I don't have a strong opinion one way or the other, just want to push optional inactive processing through.

kib added inline comments.Tue, Aug 27, 1:32 PM
sys/kern/vfs_subr.c
2901 ↗(On Diff #61272)

This check and the action that it gates, are required when moving the vnode from active to inactive list, because syncer only flushes pages for active vnodes. Without the check, dirty pages for the inactivated vnode could keep unsynced for arbitrary long time, causing user data loss on crash or power failure.

In the current patch, vinactive() is called always, except for the tmpfs vnodes. If a filesystem starts providing its own implementation of NEED_INACTIVE(), it should handle that as well (but e.g. if the filesystem is ro, there is no need).

mjg updated this revision to Diff 61357.EditedTue, Aug 27, 3:20 PM
mjg retitled this revision from [wip] vfs: add VOP_VPUTX to vfs: add VOP_NEED_INACTIVE.

following the irc discussion:

  • make the return value to indicate whether inactive is needed
  • provide vn_need_pageq_flush, a helper for filesystems
  • use the default routine in unionfs and nullfs

modulo perhaps some nits I think this is in a committable form (after it gets tested). I'll add zfs and nullfs routines and ask pho.
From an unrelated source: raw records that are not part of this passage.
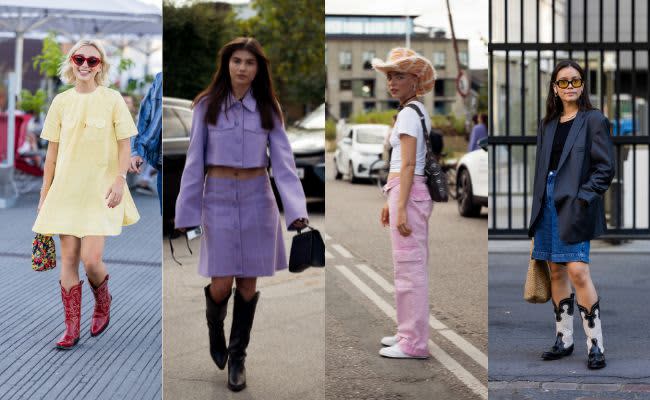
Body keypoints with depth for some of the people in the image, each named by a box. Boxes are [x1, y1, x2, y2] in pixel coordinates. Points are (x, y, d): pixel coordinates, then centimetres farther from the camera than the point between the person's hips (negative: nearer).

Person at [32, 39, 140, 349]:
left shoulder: (111, 99, -2)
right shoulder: (61, 101, 6)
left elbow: (124, 145, 0)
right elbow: (52, 150, 10)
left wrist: (120, 180, -13)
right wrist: (45, 192, 9)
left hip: (100, 190, -3)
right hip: (67, 188, 3)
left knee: (91, 258, -11)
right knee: (68, 257, 2)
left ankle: (103, 303, 22)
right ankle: (71, 328, 10)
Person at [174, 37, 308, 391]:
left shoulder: (267, 108, 2)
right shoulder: (207, 105, -1)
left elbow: (283, 162, -5)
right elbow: (194, 161, 1)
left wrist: (296, 209, -17)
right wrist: (186, 211, -3)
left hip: (257, 199, 1)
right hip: (218, 198, -1)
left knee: (248, 283, 5)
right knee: (221, 284, -3)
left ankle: (237, 357, 20)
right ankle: (215, 333, 30)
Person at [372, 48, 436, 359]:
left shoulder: (408, 113, -12)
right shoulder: (419, 111, 17)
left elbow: (408, 165, -18)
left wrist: (401, 208, -20)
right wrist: (390, 202, 23)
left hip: (409, 193, -10)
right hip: (413, 191, 10)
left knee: (409, 266, -7)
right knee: (412, 265, 15)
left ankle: (413, 344, -3)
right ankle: (410, 333, 25)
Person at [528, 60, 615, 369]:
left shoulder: (593, 120, -1)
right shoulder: (547, 125, 16)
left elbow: (605, 167, -5)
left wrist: (583, 198, -15)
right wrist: (537, 211, 13)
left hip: (575, 204, -6)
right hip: (548, 203, 6)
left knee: (577, 271, -14)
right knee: (556, 272, 8)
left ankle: (595, 345, -7)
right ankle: (563, 341, 17)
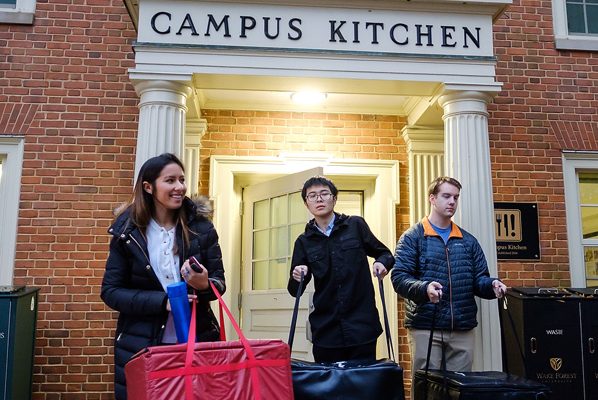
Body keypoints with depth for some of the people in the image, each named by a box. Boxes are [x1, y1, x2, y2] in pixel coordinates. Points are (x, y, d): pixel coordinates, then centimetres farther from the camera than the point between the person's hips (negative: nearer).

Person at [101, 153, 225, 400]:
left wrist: (204, 285, -22)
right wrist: (162, 301, -16)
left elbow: (219, 281, 1)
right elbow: (110, 291, -4)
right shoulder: (127, 232, -4)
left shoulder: (201, 227, -2)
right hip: (141, 346, 0)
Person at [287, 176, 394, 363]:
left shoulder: (356, 225, 3)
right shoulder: (304, 241, 7)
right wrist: (297, 278, -13)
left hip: (362, 326, -1)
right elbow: (295, 290, 9)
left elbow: (385, 254, 12)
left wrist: (382, 263, -10)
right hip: (326, 331, 2)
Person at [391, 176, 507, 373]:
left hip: (463, 329, 4)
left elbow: (479, 279, 14)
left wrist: (492, 285, -9)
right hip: (425, 327, -4)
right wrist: (424, 288, -27)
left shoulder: (468, 240, 15)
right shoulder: (412, 237, 1)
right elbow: (399, 277, -8)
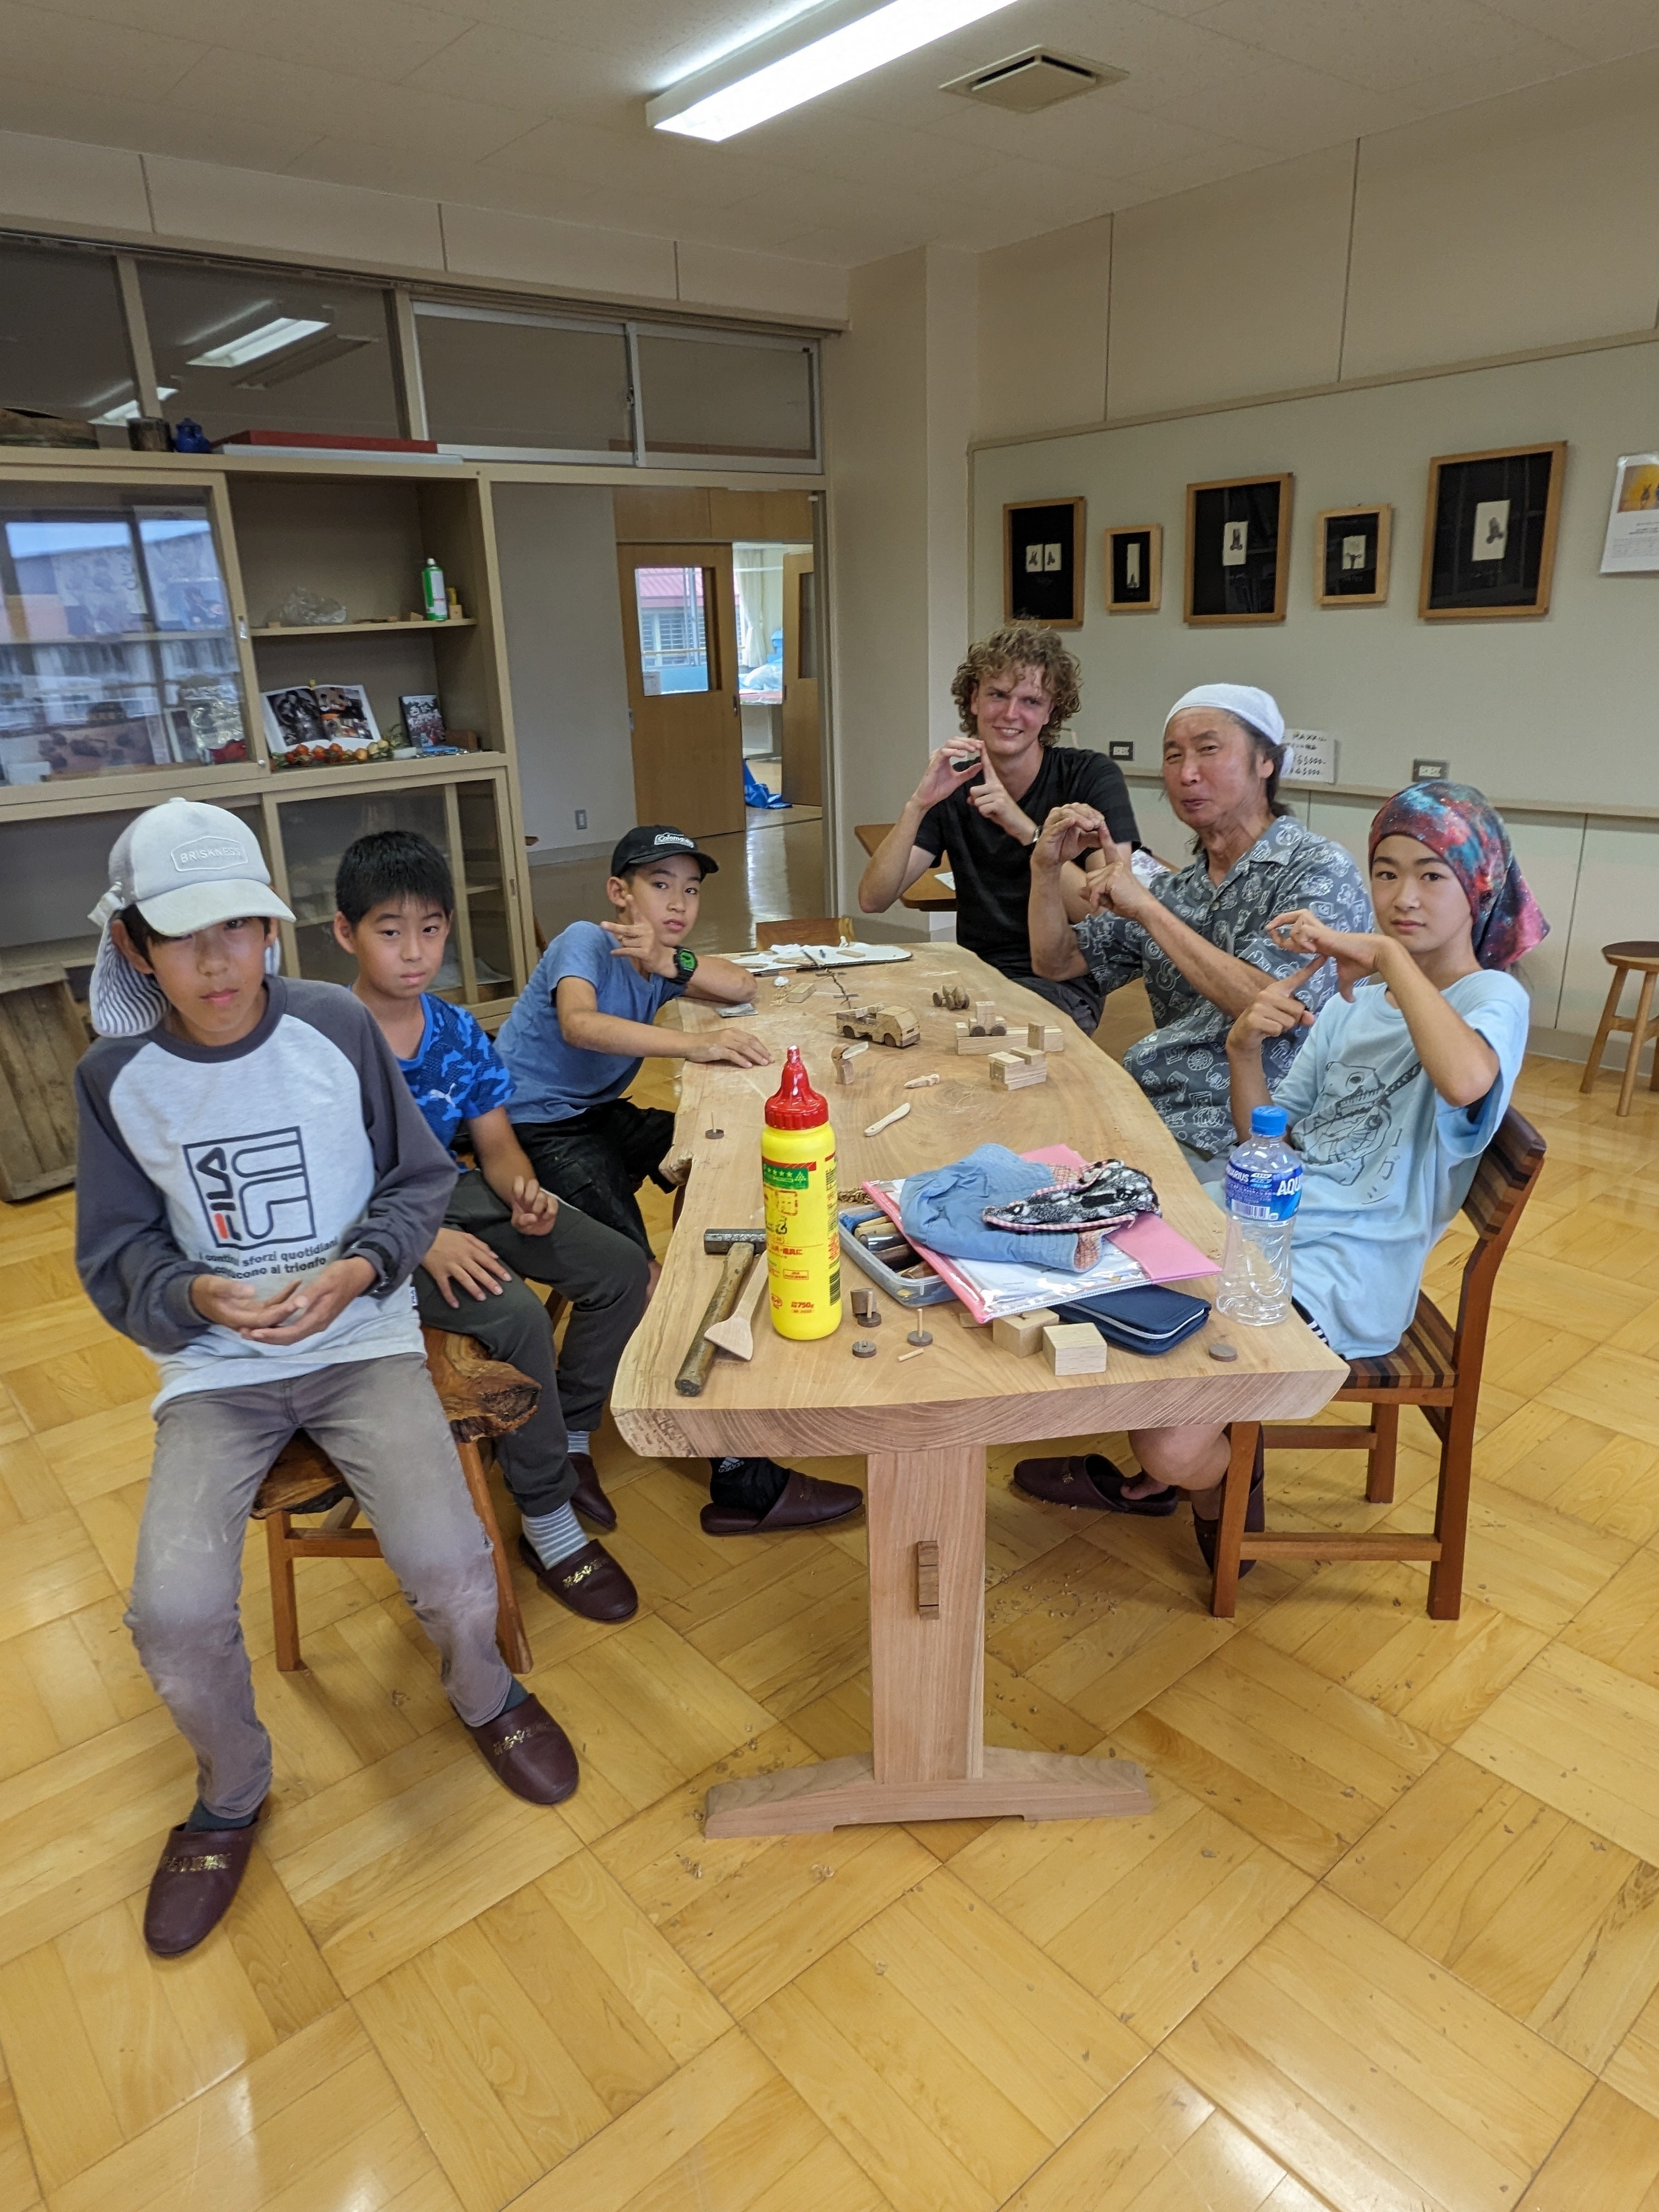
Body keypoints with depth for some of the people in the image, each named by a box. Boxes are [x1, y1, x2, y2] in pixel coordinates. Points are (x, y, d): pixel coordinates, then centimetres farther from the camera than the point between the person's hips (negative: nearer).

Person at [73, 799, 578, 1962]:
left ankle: (484, 1693, 21)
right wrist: (200, 1297, -19)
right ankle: (232, 1790, 18)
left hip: (363, 1338, -1)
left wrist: (357, 1269, -17)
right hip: (214, 1365, 2)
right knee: (175, 1612, -18)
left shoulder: (336, 1025, -8)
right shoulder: (116, 1077, -4)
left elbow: (421, 1178, 1)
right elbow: (119, 1256, 3)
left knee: (448, 1565, -19)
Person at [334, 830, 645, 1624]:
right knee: (516, 1315, -30)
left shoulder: (457, 1031, 1)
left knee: (620, 1267, -6)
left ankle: (569, 1437, 15)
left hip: (455, 1199, 7)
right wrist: (425, 1243, -30)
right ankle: (548, 1523, -11)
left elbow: (496, 1144, 5)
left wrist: (523, 1193, -18)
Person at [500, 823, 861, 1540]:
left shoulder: (656, 955, 9)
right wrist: (695, 1044, -48)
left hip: (596, 1114, 9)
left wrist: (670, 959, -19)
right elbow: (580, 1024, -36)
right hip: (536, 1125, -9)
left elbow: (742, 987, -2)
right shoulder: (585, 942, -15)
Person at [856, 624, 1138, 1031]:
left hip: (1063, 985, -4)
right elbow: (872, 900, -6)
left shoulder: (1094, 778, -5)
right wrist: (918, 804, -19)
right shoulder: (954, 786, 5)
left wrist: (1029, 832, -27)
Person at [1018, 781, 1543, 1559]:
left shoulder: (1491, 997, -6)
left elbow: (1465, 1079, -34)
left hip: (1341, 1276, -7)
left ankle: (1218, 1481, 16)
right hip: (1267, 1233, 8)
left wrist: (1388, 953, -24)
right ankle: (1162, 1474, 21)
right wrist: (1245, 1050, -7)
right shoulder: (1354, 998, 16)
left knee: (1175, 1447, -23)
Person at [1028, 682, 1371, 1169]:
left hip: (1227, 1142, -6)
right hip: (1145, 1114, 6)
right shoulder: (1174, 890, 12)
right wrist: (1047, 867, 0)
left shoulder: (1321, 872, -8)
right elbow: (1056, 961, 18)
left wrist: (1148, 910, -18)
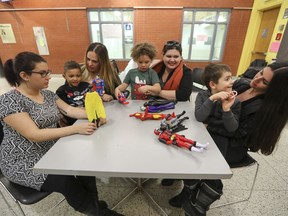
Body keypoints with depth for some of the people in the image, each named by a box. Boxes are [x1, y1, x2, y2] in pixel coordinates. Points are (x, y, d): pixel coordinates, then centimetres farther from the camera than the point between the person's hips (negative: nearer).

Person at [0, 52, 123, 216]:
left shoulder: (48, 94, 4)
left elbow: (69, 110, -1)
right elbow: (34, 135, -27)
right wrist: (76, 129, -35)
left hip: (52, 151, 6)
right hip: (24, 161, -6)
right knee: (67, 182, -25)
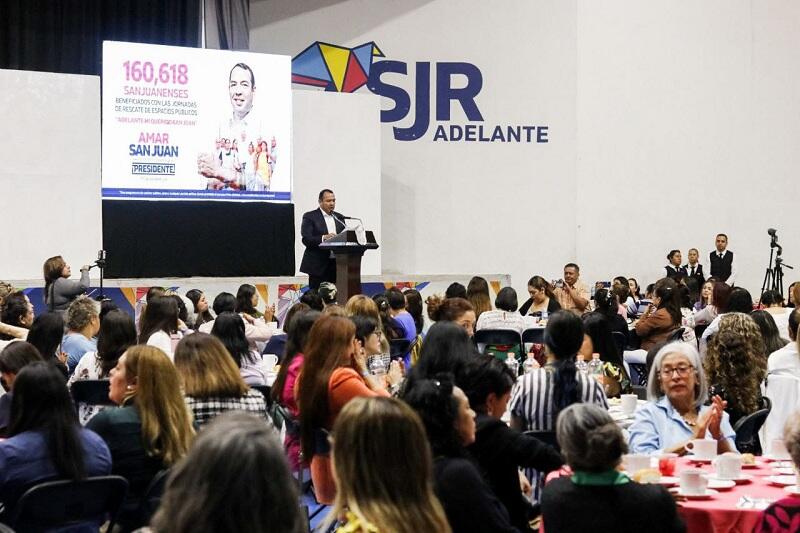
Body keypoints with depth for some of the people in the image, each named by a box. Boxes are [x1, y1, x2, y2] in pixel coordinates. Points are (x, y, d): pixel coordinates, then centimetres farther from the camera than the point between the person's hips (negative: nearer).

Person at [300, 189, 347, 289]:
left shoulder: (339, 217, 16)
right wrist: (323, 238, -25)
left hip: (336, 265, 5)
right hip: (318, 265, -4)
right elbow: (306, 239, -10)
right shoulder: (309, 217, -1)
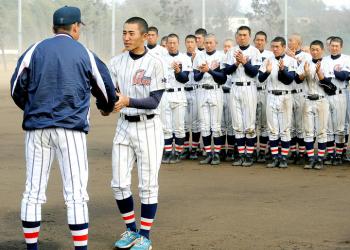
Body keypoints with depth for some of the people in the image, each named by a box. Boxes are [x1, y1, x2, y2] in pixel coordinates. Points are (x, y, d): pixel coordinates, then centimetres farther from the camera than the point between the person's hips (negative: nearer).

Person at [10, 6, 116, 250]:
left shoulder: (35, 50, 5)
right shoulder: (85, 54, 3)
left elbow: (17, 88, 6)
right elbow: (106, 88, 13)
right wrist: (106, 108, 35)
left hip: (37, 127, 2)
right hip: (71, 128, -2)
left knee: (33, 193, 8)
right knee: (76, 194, -1)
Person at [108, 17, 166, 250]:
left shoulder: (155, 63, -11)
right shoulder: (117, 62, 3)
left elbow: (154, 101, -16)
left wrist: (128, 101, -31)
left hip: (148, 127, -4)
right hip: (124, 126, 5)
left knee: (148, 185, 1)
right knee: (119, 184, 5)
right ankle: (131, 230, 23)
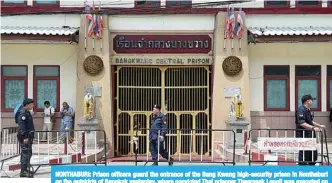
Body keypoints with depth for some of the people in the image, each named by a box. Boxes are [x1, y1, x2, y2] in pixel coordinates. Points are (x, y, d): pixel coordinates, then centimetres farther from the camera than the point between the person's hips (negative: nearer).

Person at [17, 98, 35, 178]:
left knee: (28, 153, 16)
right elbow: (21, 125, -23)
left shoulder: (27, 112, 15)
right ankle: (23, 172, -3)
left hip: (28, 136, 11)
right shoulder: (23, 113, -17)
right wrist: (25, 137, -25)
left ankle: (25, 169, 25)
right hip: (25, 136, -11)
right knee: (25, 153, -8)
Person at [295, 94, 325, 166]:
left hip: (309, 135, 10)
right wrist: (313, 128, -30)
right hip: (303, 135, -10)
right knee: (304, 154, -5)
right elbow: (302, 123, -26)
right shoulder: (301, 110, -17)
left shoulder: (308, 110, 16)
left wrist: (319, 126, 24)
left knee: (313, 153, 16)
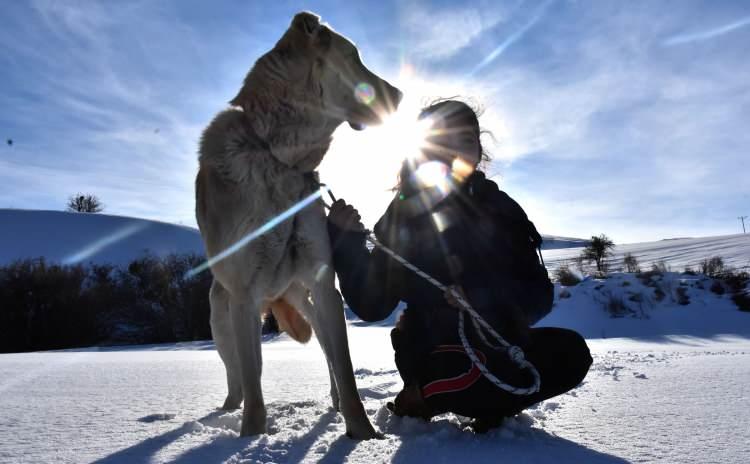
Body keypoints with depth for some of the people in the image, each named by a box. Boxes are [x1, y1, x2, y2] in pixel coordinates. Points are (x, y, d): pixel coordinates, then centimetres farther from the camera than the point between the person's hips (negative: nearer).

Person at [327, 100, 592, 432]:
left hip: (496, 345, 3)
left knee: (569, 352, -21)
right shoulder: (401, 218, -4)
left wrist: (480, 294, -23)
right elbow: (370, 306, -8)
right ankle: (422, 398, 0)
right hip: (435, 352, -3)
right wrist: (346, 240, -20)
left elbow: (539, 294, -4)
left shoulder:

kib accepted this revision.Tue, Aug 27, 3:52 PM
This revision is now accepted and ready to land.Tue, Aug 27, 3:52 PM
mjg updated this revision to Diff 61416.EditedWed, Aug 28, 7:11 PM
  • fix a VI_DOOMED race found by pho

Now the patch passes stress2.

This revision now requires review to proceed.Wed, Aug 28, 7:11 PM
mjg added a comment.Wed, Aug 28, 7:11 PM

nullfs bit will be handled in a different review

kib accepted this revision.Wed, Aug 28, 8:23 PM
This revision is now accepted and ready to land.Wed, Aug 28, 8:23 PM
This revision was automatically updated to reflect the committed changes.